In my opinion ecstasy should be available for doctors to prescribe. The UK government has sent thousands of men and women to fight unnecessary wars in foreign countries in the last decade, if they survive the least we can do as a society is help them return to a 'normal life'. Can you imagine if a banned drug cured 83% of cancers and the government criminalised patients?

As always, thoughts welcome.

Thursday 2 May 2013

Why aren't benefits means tested for the over 65?


Polling stations for the 2013 local elections are now open across England. More than 2,300 seats are to be contested in county council and unitary authority elections, including the seat for South Shields vacated following the resignation of David Miliband.

What I find interesting is that in a time of austerity the predicted turnout for the 18-34 age group is well under 50%, even the during the last general election only 51% of that age group made it to a polling station. I'm not sure whether it's a general lack of interest in politics or a mentality of 'my vote won't matter'; the later couldn't be any further from the truth.
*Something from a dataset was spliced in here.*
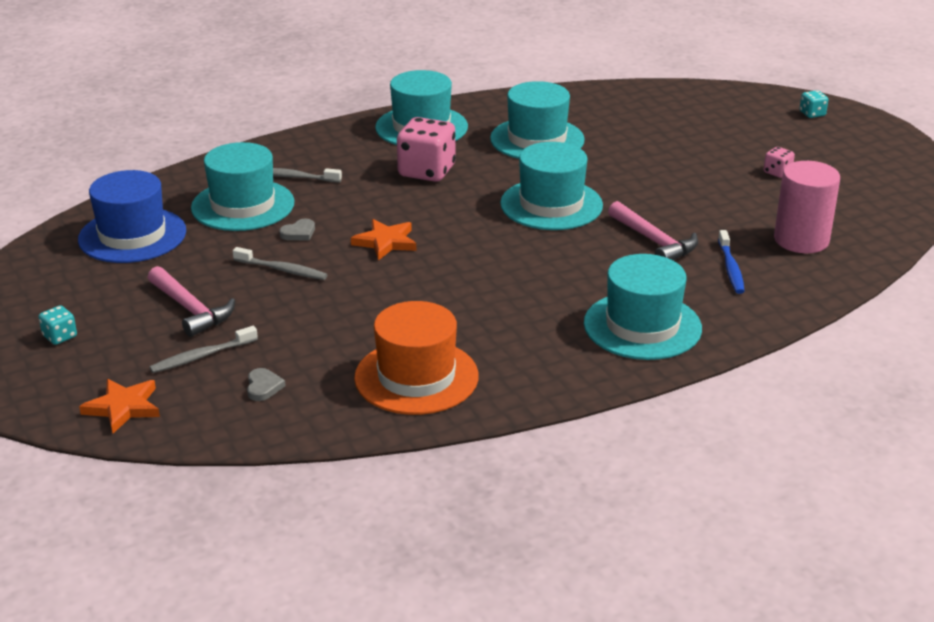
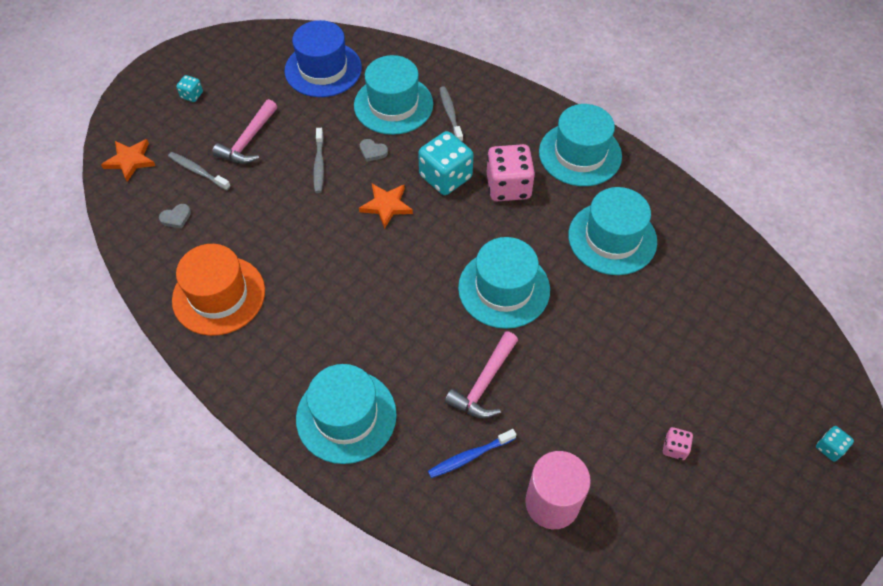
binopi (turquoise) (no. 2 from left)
A high percentage turnout for a particular age group is vital if you actually want the Government to listen to what you want.
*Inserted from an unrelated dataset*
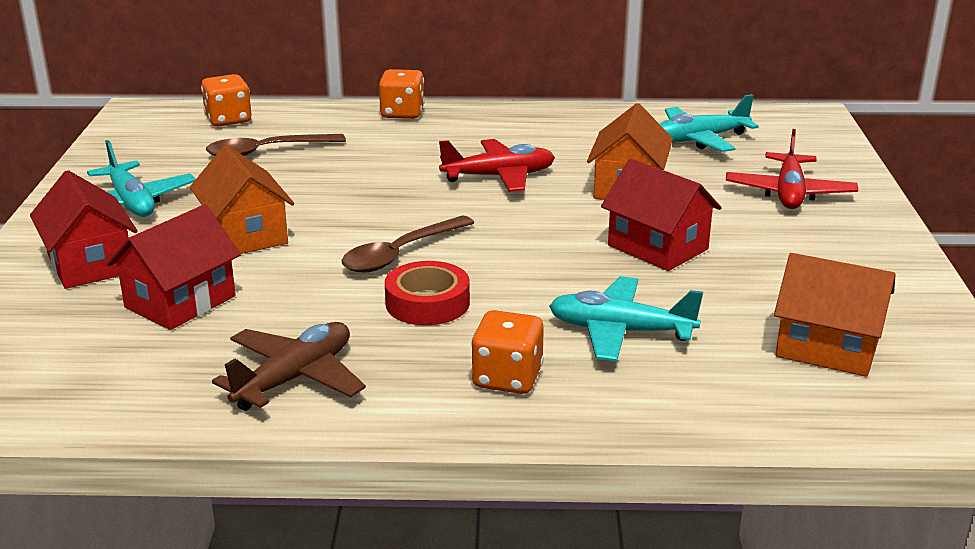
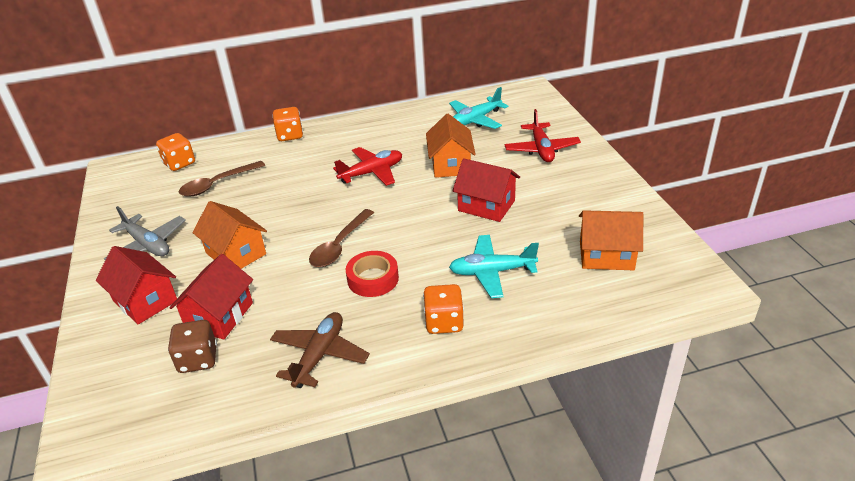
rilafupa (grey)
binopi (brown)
The average turnout of voters aged 65 or over during the last general election was 76%; the highest turnout of any age group and a fact politicians are well aware of. You only need look at how quick David Cameron was to dismiss Iain Duncan Smith's suggestion that wealthy pensioners should give back their free bus pass, television licence and winter fuel allowance. Cameron has promised that all benefits available to those over 65 would remain in place regardless of their financial situation, essentially he's trading a few billion pounds for a few million votes.

Benefits should always be means tested, it should be a system helping those who truly need it and not those who feel they deserve it because they've worked hard all their life. The over 65 are the only age group to receive full benefits regardless of whether they need it or not. Every other age group has had to deal with significant cuts, why should the over 65 be any different?

An unemployed person in their mid-twenties isn't entitled to job seekers allowance if they have more than £16,000 worth of savings. A multi-millionaire pensioner can claim a full pension, free bus pass, free television licence and receive a winter fuel allowance at the tax payers expense. Where's the fairness in that?

It's incredibly unlikely that the Conservatives will make any significant cuts to over 65 benefits this close to a general election, they can't afford to lose the votes. It would seem that David Cameron is willing to take from those who'll have less of a say in whether he remains at 10 Downing Street.

In 2009 Cameron claimed a Conservative Government would take 'unpopular' decisions, how about you actually follow through on that David?